As Prust made his way up the ranks of the hockey world, he continued to create the image of himself as a tough guy and an “enforcer,” and he has made a career out of it. The reason he was signed to a four-year, 10 million dollar contract by the Montreal Canadiens back in 2012 is the same reason that many teams sign players like Prust: to keep their teams and the game of hockey safe.
Allowing players to stop in the midst of gameplay, drop their gloves and punch each other in the face seems a bit unnecessary and almost barbaric, but for players like Prust it serves a purpose. On the surface, it just seems like two guys that are really angry with each other, but Prust discusses the idea of strategy and build-up that leads to a fight. He talks about how it can swing momentum in your team’s favor, or send a message to opponents. Prust makes a point that one rarely fights for fighting’s sake, and I think lots of people who look at hockey from the outside don’t realize that.

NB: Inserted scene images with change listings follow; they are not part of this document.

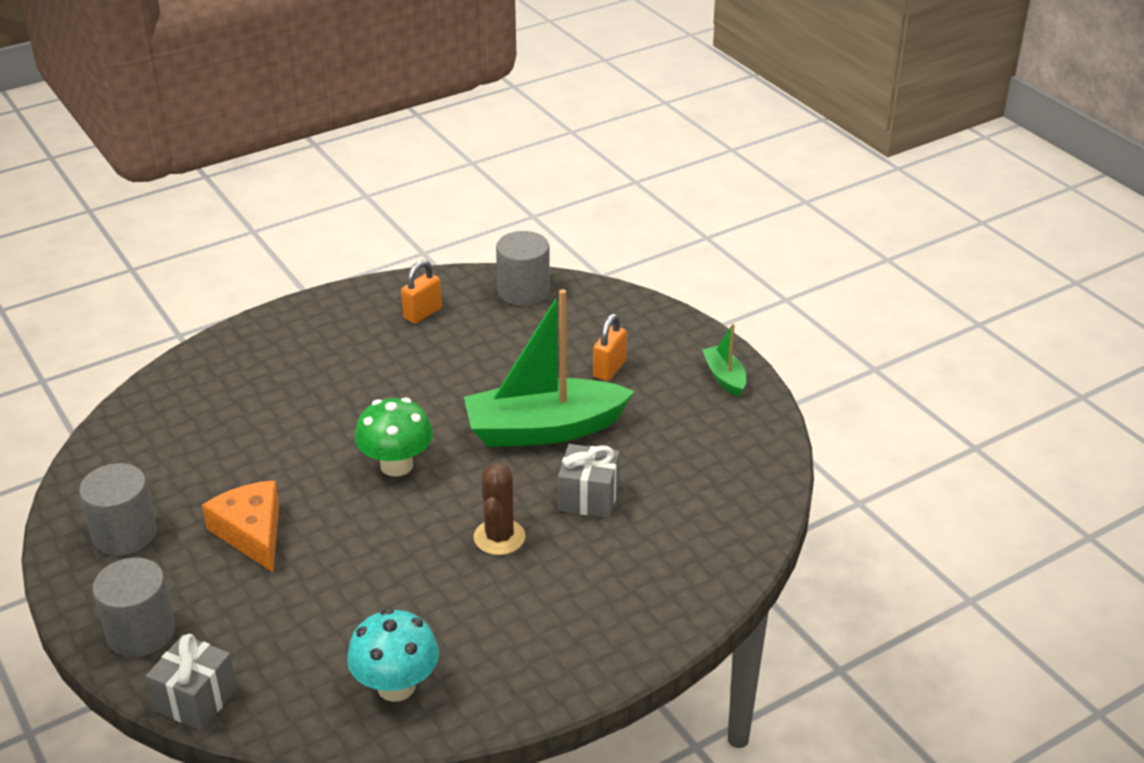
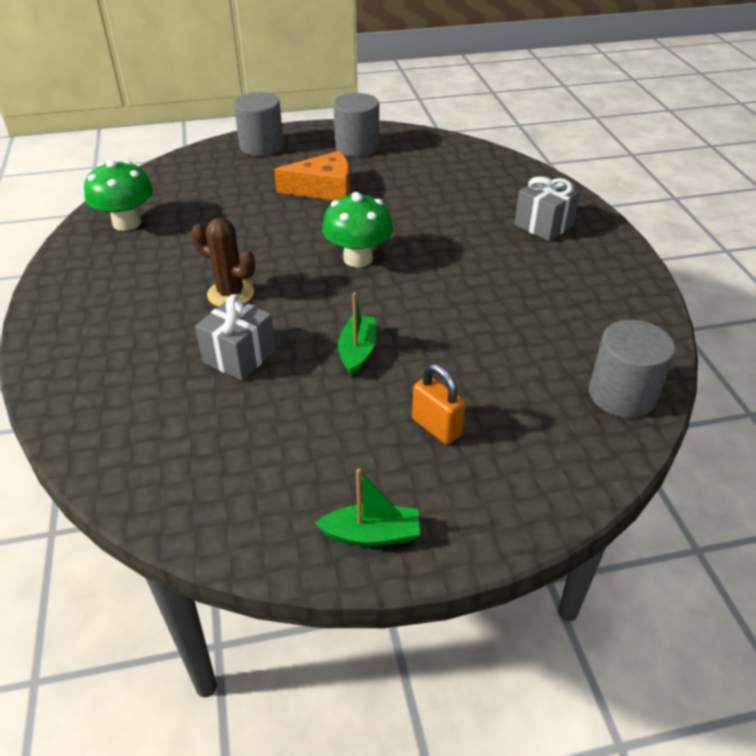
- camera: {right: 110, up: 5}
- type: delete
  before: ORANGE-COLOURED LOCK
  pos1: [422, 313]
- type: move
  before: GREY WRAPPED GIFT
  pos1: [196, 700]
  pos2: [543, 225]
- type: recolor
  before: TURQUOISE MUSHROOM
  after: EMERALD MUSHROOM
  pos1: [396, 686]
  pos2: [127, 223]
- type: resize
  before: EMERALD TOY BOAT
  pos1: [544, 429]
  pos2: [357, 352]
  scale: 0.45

I also gained a newfound respect for Prust after he discussed an incident that occurred in last year’s Eastern Conference Final. The Rangers, Prust’s former team, played against his Canadiens in the ECF, and the Rangers were leading 2-0. Prust knew he needed to make a big hit or get under the skin of Rangers’ goaltender Henrik Lundqvist in order to change the course of the series for his team. He didn’t know how he could do that when most of the players on the team were his former teammates and friend. Eventually, he ended up catching Rangers’ center Derek Stepan going up the ice and leveled him, breaking his jaw.
When it happened, it appeared Prust didn’t seem to care. Not knowing the back story, it looked like Prust just wanted to injure anyone to make a point for his team, which made me lose a great deal of respect for him.
I felt that his hug with Stepan at the end of the series on the handshake line wasn’t genuine at all and that he did it just to save face. After reading his take on it however, I completely changed my mind. Prust talked about how he texted Stepan immediately after the game to see how he was and that Stepan understood he wasn’t trying to injure him at all; he was just trying to do his job as the enforcer of the Montreal Canadiens.
Reading that, it made me completely change my outlook on Prust, a player who I used to love watching when he played for the Rangers. When a player like Prust isn’t on your side, he appears to be a thug and a ruthless animal only looking to injure your team’s players. But in reality, these players are making their living by sticking up for their teammates and playing a pivotal role in momentum shifts throughout a game.
As Prust says, “That’s hockey, man. We wouldn’t have it any other way.”